More than one in ten soldiers worldwide were affected by SOPS, making it the most widespread disease in recorded history. We had eradicated the Patriots’ control, but our actions had been drastic, with far-reaching consequences for human civilization. Getting rid of the Patriots wouldn’t solve all our problems overnight.
“To be honest with you,” Drebin said, “I’m not actually an employee of AT Security.”
“Huh?” I said.
Drebin glanced at me out of the corner of his eye. He spoke matter-of-factly, a common technique for those making a guilty and serious confession.

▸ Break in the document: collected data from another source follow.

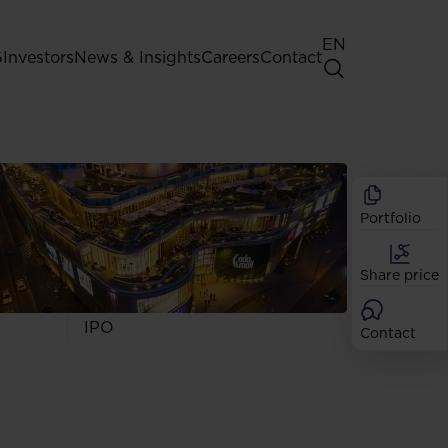
EN
G
Investors
News & Insights
Careers
Contact
General Shareholders' Meeting
Best practice for GPW listed
companies
Portfolio
Shareholder structure
Analysts
Share price
Dividend
Shares
IPO
Contact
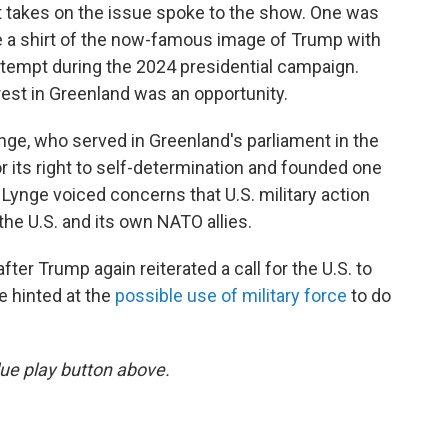
t takes on the issue spoke to the show. One was
e a shirt of the now-famous image of Trump with
attempt during the 2024 presidential campaign.
est in Greenland was an opportunity.
ge, who served in Greenland's parliament in the
r its right to self-determination and founded one
. Lynge voiced concerns that U.S. military action
the U.S. and its own NATO allies.
ter Trump again reiterated a call for the U.S. to
 hinted at the
possible use of military force
to do
 blue play button above.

“The Patriots raised me to be a gun launderer.”
“The Patriots?”
“My earliest memories are of the Lord’s Resistance Army. You know, the LRA? A bunch of wanton murderers and rapists in the Ugandan Civil War. They kidnapped me, indoctrinated me … forced me to fight. You’re staring at a former child soldier. My parents, brothers, and sisters were all killed in the war. I was a war orphan.”
He traced his finger down the scar on the side of his head. The long, straight slash was likely a knife wound. Like Naomi and Jack, Drebin had survived the chaos in Africa.
“After that, the Patriots picked me up and brought me into the family business. I was Drebin number 893. There’s a whole lotta pawns like me all over the world. How do you suppose I laundered guns like I did? ’Cause they let me.”
Drebin snorted with self-derision. “In fact, I was under strict orders to back you guys from the start.”
“You what?”
I couldn’t believe how careless I had been. He had gone one-and-a-half times across the world, from the Middle East to South America, from South America to Eastern Europe, and finally to the Pacific Ocean. Snake and I had never bothered to question why this man had followed us over such a distance. We had just filed him away as eccentric. I scowled, less angry at his lie than my foolishness.
“Hey man,” Drebin said, “don’t take it personally. I wasn’t the only one under their orders.”
Drebin glanced at me, then to the newlyweds opening another bottle of champagne on the runway.
“Meryl’s unit?”
“They probably never realized it themselves, but …”
Drebin produced a piece of chalk from his cargo pocket and wrote on the tarmac: RAT PT 01. Then, a quick wave of his handkerchief over the writing, and the next moment, the letters had changed places.